“We had asked states to collate data on Rohingya and the reports that we have got shows the presence of only 15,000. So the concern is, where did the remaining 24,000 go? That’s why we have asked all states to verify their figures again,” a senior official at the ministry told NDTV.
The ministry is also concerned that long term visas given to Rohingya till 2016 have either expired or are fast approaching the deadline. Security agencies are worried that people whose visas are not being renewed may go underground and become potential threats.
Rohingya – minority Muslims living in the Rakhine state of Myanmar – fled to India, mostly after violence against them peaked last year.

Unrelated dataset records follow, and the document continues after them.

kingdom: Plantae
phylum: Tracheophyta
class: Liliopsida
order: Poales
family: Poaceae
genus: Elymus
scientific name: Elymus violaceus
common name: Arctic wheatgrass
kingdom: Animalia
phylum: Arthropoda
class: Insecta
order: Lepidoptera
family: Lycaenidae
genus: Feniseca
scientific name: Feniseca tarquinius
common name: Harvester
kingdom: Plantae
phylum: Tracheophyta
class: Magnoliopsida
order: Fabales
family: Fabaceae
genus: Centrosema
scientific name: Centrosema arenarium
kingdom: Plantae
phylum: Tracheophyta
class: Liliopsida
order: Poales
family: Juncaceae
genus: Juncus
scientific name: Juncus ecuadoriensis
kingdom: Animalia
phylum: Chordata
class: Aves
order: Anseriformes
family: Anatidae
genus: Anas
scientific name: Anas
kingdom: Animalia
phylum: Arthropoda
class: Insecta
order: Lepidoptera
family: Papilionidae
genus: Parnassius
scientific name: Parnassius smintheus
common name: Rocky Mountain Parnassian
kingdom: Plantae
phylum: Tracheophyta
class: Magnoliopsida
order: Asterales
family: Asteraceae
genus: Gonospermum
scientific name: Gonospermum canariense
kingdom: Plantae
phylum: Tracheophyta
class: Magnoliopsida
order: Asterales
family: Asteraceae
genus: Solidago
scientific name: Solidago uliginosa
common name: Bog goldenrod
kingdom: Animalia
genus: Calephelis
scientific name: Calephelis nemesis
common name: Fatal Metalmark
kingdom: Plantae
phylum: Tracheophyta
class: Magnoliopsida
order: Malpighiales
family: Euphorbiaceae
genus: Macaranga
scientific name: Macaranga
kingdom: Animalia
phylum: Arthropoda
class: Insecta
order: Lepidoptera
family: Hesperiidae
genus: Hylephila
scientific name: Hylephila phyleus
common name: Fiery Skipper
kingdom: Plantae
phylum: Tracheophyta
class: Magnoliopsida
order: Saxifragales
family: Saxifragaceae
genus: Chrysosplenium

The ministry has sounded an alert to all states, saying that that the whereabouts of those given long term visas should be mapped. An alert sent to states says, “Illegal migrants are prone to recruitment by terrorist organisations and the sense of persecution among Rohingya at the hands of Buddhists can be exploited”.
As per the ministry’s data, nearly 1100 Rohingya have got long term visas. But no such visa has been renewed after a change in government policy in 2016. “Most of those who got the visas are staying in Delhi so we have been asked to verify their whereabouts,” a senior police official said.
NDTV visited one such colony at Kanchan Kunj near Madanpur Khadar that has seen intense checks. It houses nearly 250 Rohingya, most of whom were given long term visas. “Earlier, everything was okay but everything has changed in the past year or so. Checks by various agencies have become more frequent,” says Mohd Saleem. In his petition that is being heard by the Supreme Court, he has pleaded that Rohingya be allowed to stay in India till the situation normalises in Myanmar. “No criminal case on against anyone of us so why are we being targeted. I have petitioned that till the time matter is not resolved government should allow us to stay,” he adds.
25-year-old Sanjeeda has been living here for the last five years. Her visa will expire soon, and with two small children to end, the lone parent is worried. “I want to thank Hindustan for letting me stay but what happens now? My children are very small, where will I go? I would also like to go back to my country but only after things get normal there,” she says.
The home ministry says no Rohingya has been deported in the last three years but the purpose of the verification drive is to know the number of illegal migrants and their whereabouts. The ministry also has to give a report when the court hears the case next on January 31.